In 1966, Samuel retired from IBM and became a professor at Stanford University, where he worked the remainder of his life. He worked with Donald Knuth on the TeX project, including writing some of the documentation. He continued to write software past his 88th birthday.

He received the Computer Pioneer Award from the IEEE Computer Society in 1987. Samuel died of complications from Parkinson's disease on July 29, 1990.

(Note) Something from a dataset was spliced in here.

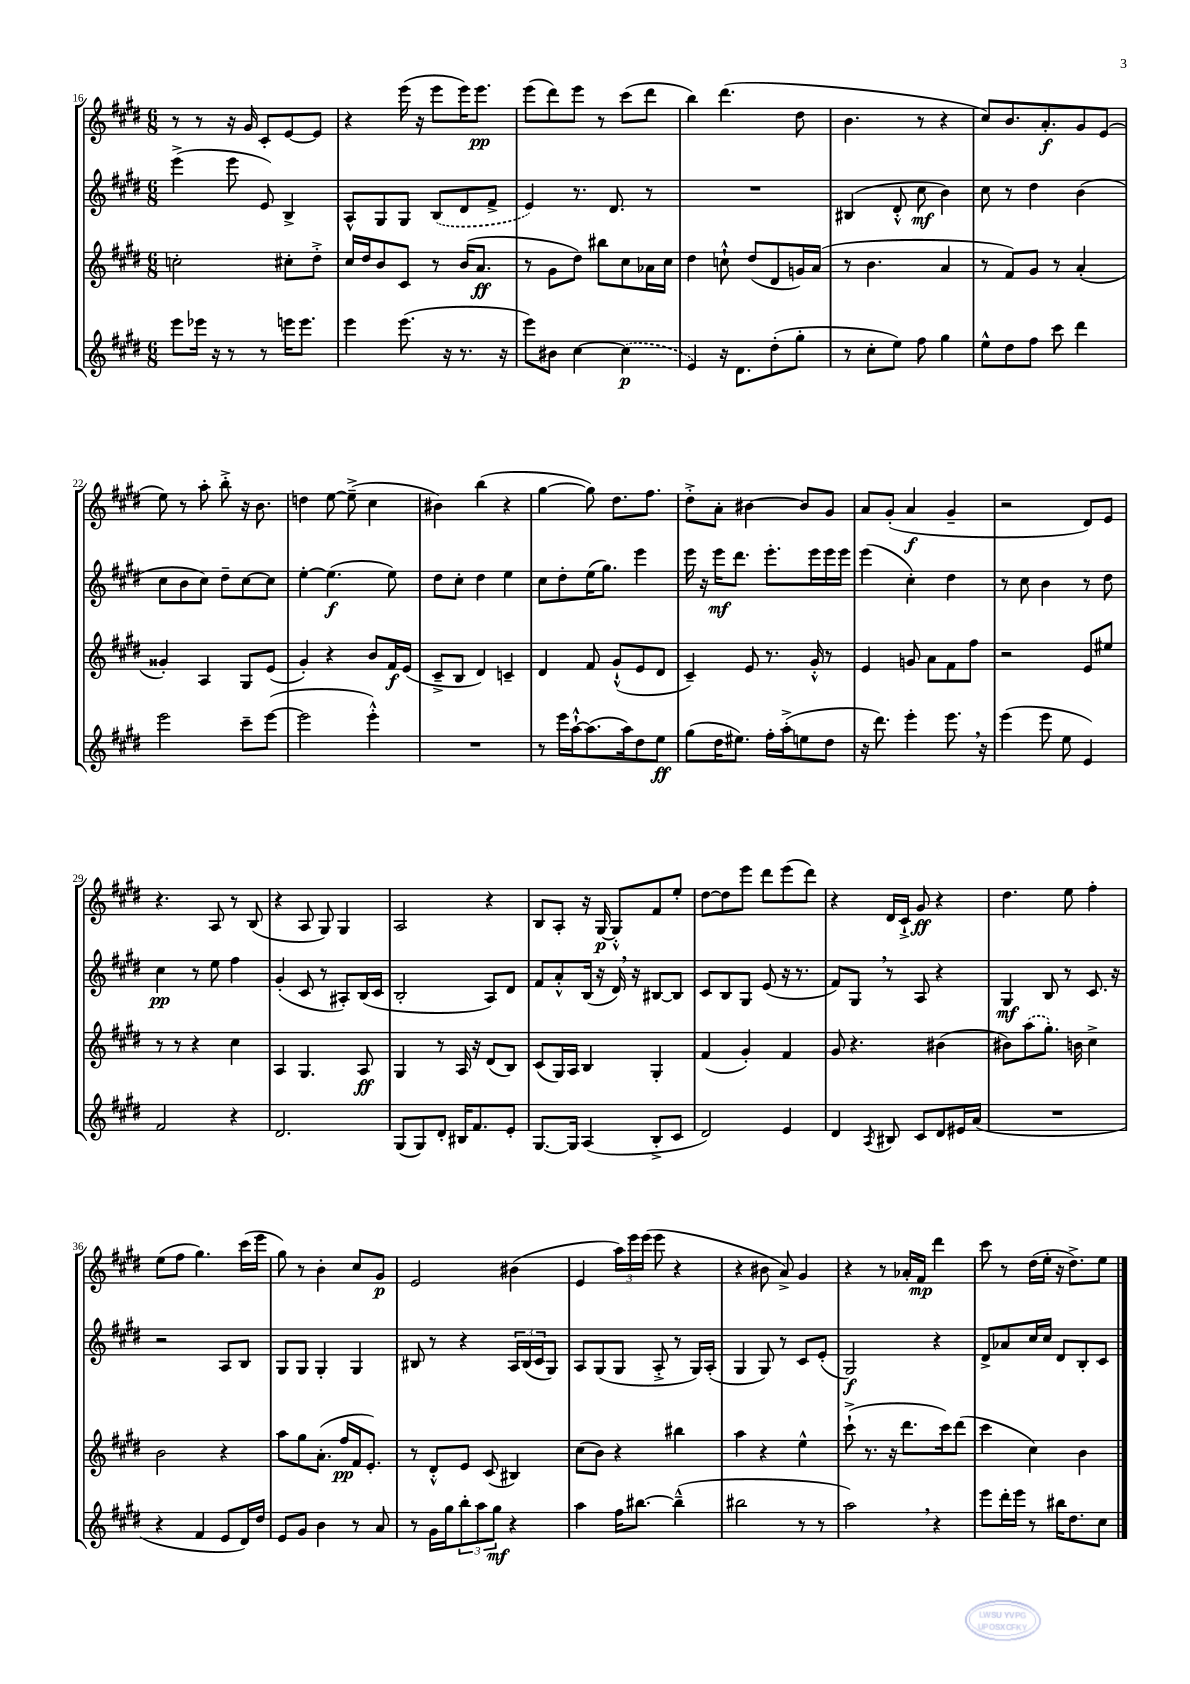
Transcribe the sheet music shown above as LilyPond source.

==Computer checkers (draughts) development==
Samuel is most known within the AI community for his groundbreaking work in computer checkers in 1959, and seminal research on machine learning, beginning in 1949. He graduated from MIT and taught at MIT and UIUC from 1946 to 1949. He believed teaching computers to play games was very fruitful for developing tactics appropriate to general problems, and he chose checkers as it is relatively simple though has a depth of strategy. The main driver of the machine was a search tree of the board positions reachable from the current state. Since he had only a very limited amount of available computer memory, Samuel implemented what is now called alpha–beta pruning. Instead of searching each path until reaching the game's conclusion, Samuel developed a scoring function based on the position of the board at any given time. This function tried to measure the chance of winning for each side at the given position, taking into account elements such as the number of pieces on each side, the number of kings, and the proximity of pieces to being "kinged." The program chose its move based on a minimax strategy, meaning it made the move that optimized the value of this function, assuming that the opponent was trying to optimize the value of the same function from its point of view.

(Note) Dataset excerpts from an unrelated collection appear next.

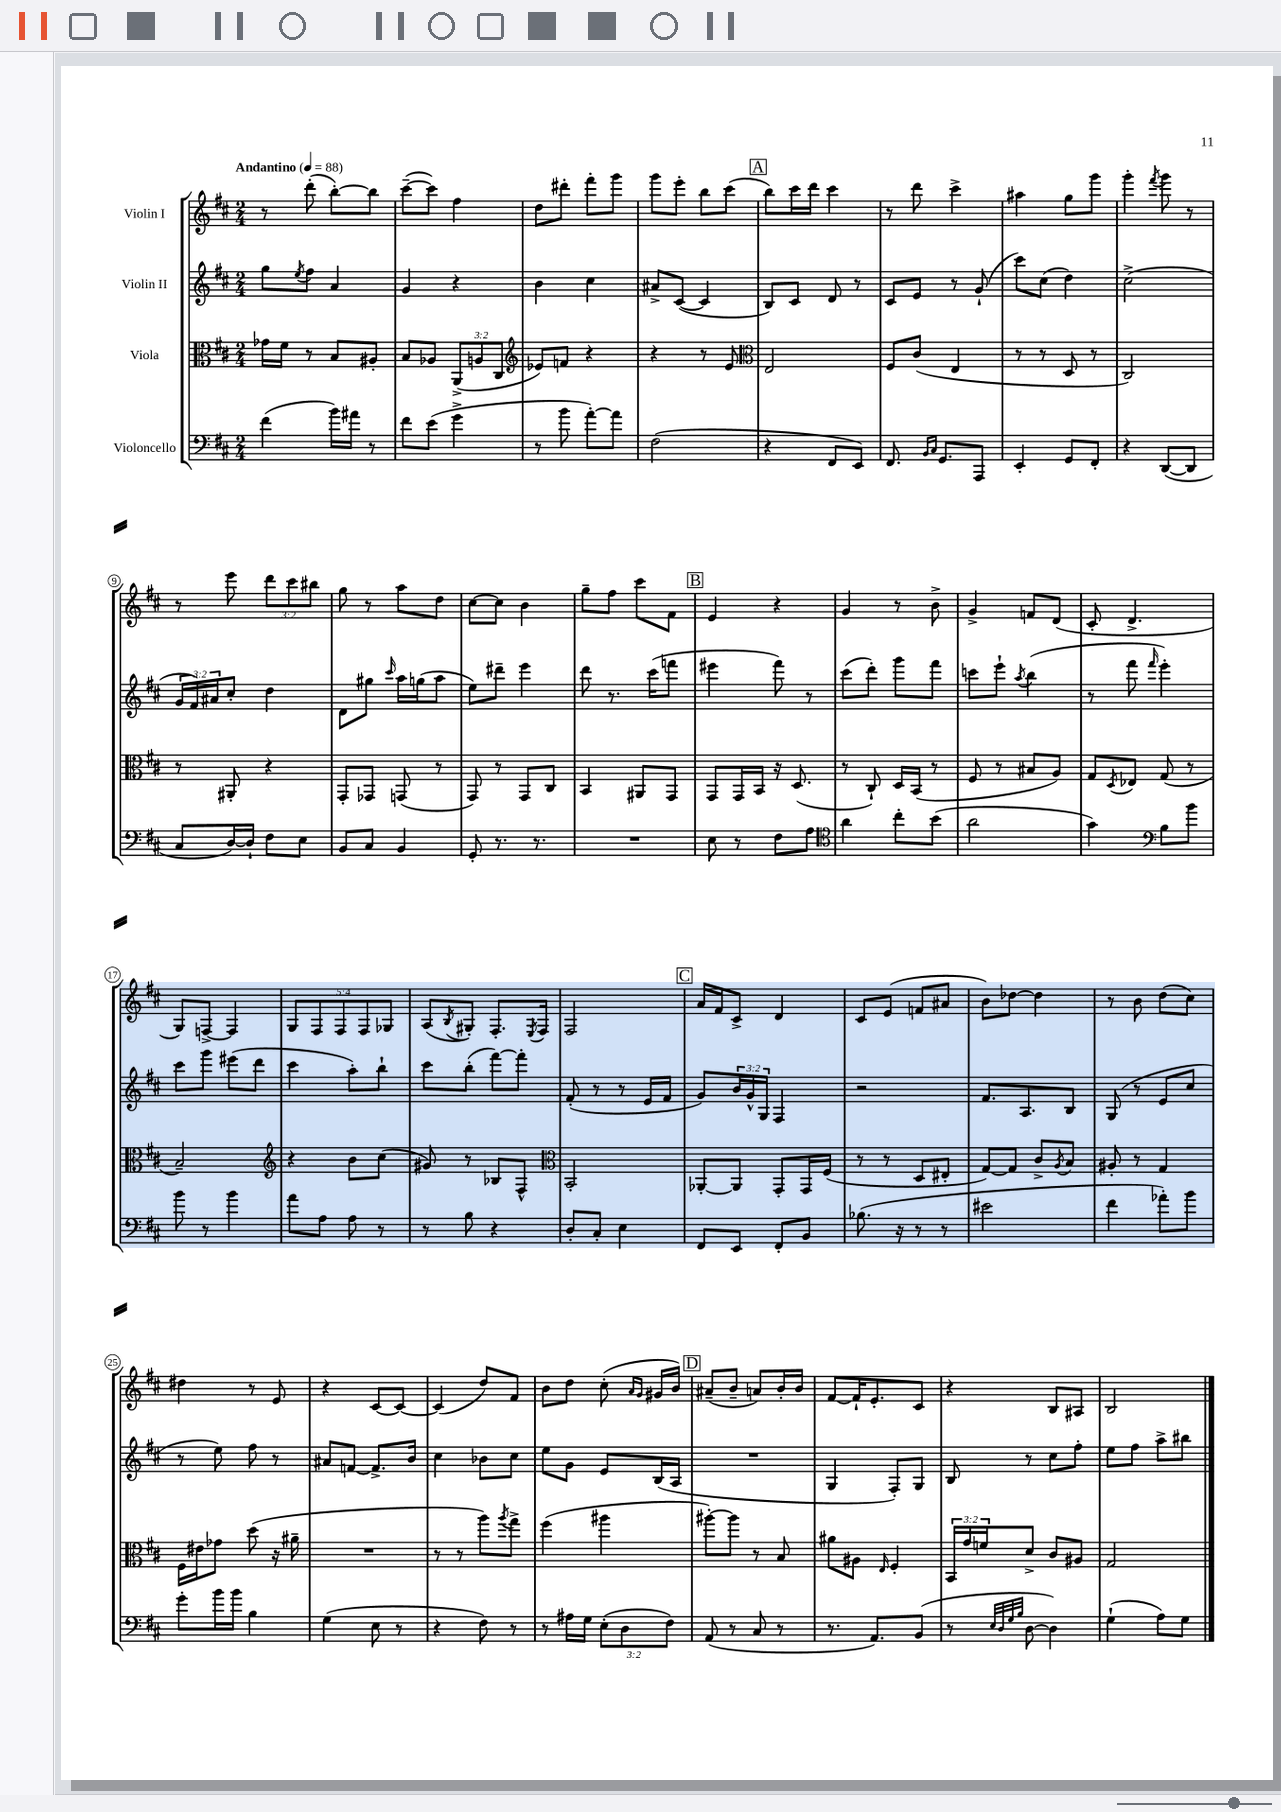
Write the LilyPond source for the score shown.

<<
\new StaffGroup <<
\new Staff = "s0" \with { instrumentName = "Violin I" } {
    \clef treble \key d \major \numericTimeSignature \time 2/4 \override Staff.TupletNumber.text = #tuplet-number::calc-fraction-text \tempo "Andantino" 4 = 88
    r8 d'''8-.( b''8~-.) b''8 |
    cis'''8~--( cis'''8) fis''4 |
    d''8 dis'''8-. fis'''8-. g'''8 |
    g'''8 e'''8-. b''8 cis'''8( |
    \mark \markup { \box "A" } b''8) cis'''16 d'''16 cis'''4 |
    r8 d'''8 cis'''4-> |
    ais''4 g''8 g'''8 |
    g'''4-. \acciaccatura { fis'''8 } g'''8 r8 |
    r8 e'''8 \tuplet 3/2 { d'''8 cis'''8 bis''8 } |
    g''8 r8 a''8 d''8 |
    cis''8~ cis''8 b'4 |
    g''8-- fis''8 cis'''8 fis'8 |
    \mark \markup { \box "B" } e'4 r4 |
    g'4 r8 b'8-> |
    g'4-> f'8 d'8( |
    cis'8-. d'4.-> |
    g8) f8~-> f4 |
    \tuplet 5/4 { g8 fis8 fis8 fis8 ges8 } |
    a8( \acciaccatura { b8 } gis8-.) fis8.-. \acciaccatura { e8 } fis16 |
    fis2 |
    \mark \markup { \box "C" } a'16 fis'16 cis'8-> d'4 |
    cis'8 e'8( f'8 ais'8 |
    b'8) des''8~ des''4 |
    r8 b'8 d''8( cis''8) |
    dis''4 r8 e'8 |
    r4 cis'8~ cis'8~ |
    cis'4( d''8) fis'8 |
    b'8 d''8 cis''8-.( \grace { a'16 g'16 } gis'16 b'16) |
    \mark \markup { \box "D" } ais'8--( b'8-- a'8) b'16-. b'16 |
    fis'8~ fis'16-! e'8.-. cis'8 |
    r4 b8 ais8 |
    b2 \bar "|." |
}
\new Staff = "s1" \with { instrumentName = "Violin II" } {
    \clef treble \key d \major \numericTimeSignature \time 2/4 \override Staff.TupletNumber.text = #tuplet-number::calc-fraction-text
    g''8 \acciaccatura { e''8 } fis''8 a'4 |
    g'4 r4 |
    b'4 cis''4 |
    ais'8-> cis'8~( cis'4 |
    \mark \markup { \box "A" } b8) cis'8 d'8 r8 |
    cis'8 e'8 r8 g'8-!( |
    cis'''8) cis''8( d''4) |
    cis''2->( |
    \tuplet 3/2 { g'16 fis'16) ais'16 } cis''8-. d''4 |
    d'8 gis''8 \grace { cis'''16 } a''16 g''16( a''8 |
    e''8) dis'''8-- e'''4 |
    d'''8 r8. cis'''16( f'''8 |
    \mark \markup { \box "B" } eis'''4 fis'''8) r8 |
    cis'''8( d'''8-.) g'''8 fis'''8 |
    c'''8 e'''8-! \acciaccatura { a''8 } b''4( |
    r8 fis'''8 \grace { fis'''16 } e'''4-.) |
    cis'''8 g'''8 eis'''8( d'''8 |
    cis'''4 a''8-.) b''8-! |
    cis'''8 b''8-.( fis'''8~) fis'''8-. |
    fis'8-.( r8 r8 e'16 fis'16 |
    \mark \markup { \box "C" } g'8) \tuplet 3/2 { b'16 g'16-^ g16 } fis4 |
    r2 |
    fis'8. a8. b8 |
    g8( r8 e'8 cis''8 |
    r8 e''8) fis''8 r8 |
    ais'8 f'8~ f'8.-> b'16 |
    cis''4 bes'8 cis''8 |
    e''8 g'8 e'8 b16( a16 |
    \mark \markup { \box "D" } R2 |
    g4 fis8-.) g8 |
    b8 r8 cis''8 fis''8-. |
    e''8 fis''8 a''8-> bis''8 \bar "|." |
}
\new Staff = "s2" \with { instrumentName = "Viola" } {
    \clef alto \key d \major \numericTimeSignature \time 2/4 \override Staff.TupletNumber.text = #tuplet-number::calc-fraction-text
    ges'16 fis'16 r8 b8 ais8-. |
    b8 aes8 \tuplet 3/2 { a,8->( a8 cis8 } |
    \clef treble ees'8) f'8 r4 |
    r4 r8 e'8 |
    \mark \markup { \box "A" } \clef alto e2 |
    fis8 cis'8( e4 |
    r8 r8 d8 r8 |
    cis2) |
    r8 ais,8-. r4 |
    g,8-. ges,8 g,8( r8 |
    g,8) r8 g,8 cis8 |
    b,4 ais,8 g,8 |
    \mark \markup { \box "B" } g,8 g,16 b,16 r16 d8.( |
    r8 cis8-!) d16 b,16( r8 |
    fis8 r8 bis8 a8) |
    g8 \acciaccatura { d8 } ees8 g8( r8 |
    b2--) |
    \clef treble r4 b'8 cis''8( |
    gis'8) r8 bes8 fis8-^ |
    \clef alto b,2-. |
    \mark \markup { \box "C" } aes,8~-. aes,8 g,8-. g,16 fis16( |
    r8 r8 d8 eis8-. |
    g8~) g8 cis'8-> \acciaccatura { a8 } b8 |
    ais8-. r8 g4 |
    fis16 eis'16 ges'8 d''8( r16 ais'16-- |
    R2 |
    r8 r8 a''8) \acciaccatura { a''8 } g''8-> |
    fis''4( ais''4 |
    \mark \markup { \box "D" } ais''8~-.) ais''8 r8 b8 |
    ais'8 ais8 \grace { e16 } fis4-. |
    \tuplet 3/2 { b,16 g'16 f'16 } d'8-> cis'8 ais8 |
    g2 \bar "|." |
}
\new Staff = "s3" \with { instrumentName = "Violoncello" } {
    \clef bass \key d \major \numericTimeSignature \time 2/4 \override Staff.TupletNumber.text = #tuplet-number::calc-fraction-text
    fis'4( b'16) ais'16 r8 |
    fis'8 e'8( g'4-> |
    r8 b'8 a'8~-.) a'8 |
    fis2( |
    \mark \markup { \box "A" } r4 fis,8 e,8) |
    fis,8. \grace { b,16 cis16 } g,8. a,,8 |
    e,4-. g,8 fis,8-. |
    r4 d,8~( d,8 |
    cis8 d16~) d16-! fis8 e8 |
    b,8 cis8 b,4 |
    g,8-. r8. r8. |
    R2 |
    \mark \markup { \box "B" } e8 r8 fis8 a8 |
    \clef tenor a'4 cis''8-. b'8( |
    a'2 |
    g'4) \clef bass b8 b'8 |
    b'8 r8 b'4 |
    a'8 a8 a8 r8 |
    r8 b8 r4 |
    d8-. cis8-. e4 |
    \mark \markup { \box "C" } fis,8 e,8 fis,8-. b,8 |
    bes8.( r16 r8 r8 |
    eis'2 |
    fis'4 aes'8-.) b'8 |
    g'8-. b'16 b'16 b4 |
    g4( e8 r8 |
    r4 fis8) r8 |
    r8 ais16 g16 \tuplet 3/2 { e8-.( d8 fis8) } |
    \mark \markup { \box "D" } a,8( r8 cis8 r8 |
    r8. a,8.) b,8( |
    r8 \grace { e32 d32 g32 b32 } d8~ d4) |
    g4-!( a8) g8 \bar "|." |
}
>>
>>
\layout { \context { \Score \override BarNumber.stencil = #(make-stencil-circler 0.1 0.3 ly:text-interface::print) } }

Samuel also designed various mechanisms by which his program could become better. In what he called rote learning, the program remembered every position it had already seen, along with the terminal value of the reward function. This technique effectively extended the search depth at each of these positions. Samuel's later programs reevaluated the reward function based on input from professional games. He also had it play thousands of games against itself as another way of learning. With all of this work, Samuel's program reached a respectable amateur status and was the first to play any board game at this high a level. He continued to work on checkers until the mid-1970s, at which point his program achieved sufficient skill to challenge a respectable amateur.

==Awards==
- 1990 — Founding Fellow of the Association for the Advancement of Artificial Intelligence
- 1987 — Computer Pioneer Award, for adaptive non-numeric processing

==Selected works==
- Computing bit by bit, or Digital computers made easy (1953). Proceedings of the Institute of Radio Engineers 41, 1223-1230.
- Samuel, A. L. (2000). "Some studies in machine learning using the game of checkers"
 Reprinted with an additional annotated game in Computers and Thought, edited by Edward Feigenbaum and Julian Feldman (New York: McGraw-Hill, 1963), 71-105.
- 1983. First Grade TeX: A Beginner's TeX Manual. Stanford Computer Science Report STAN-CS-83-985 (November 1983).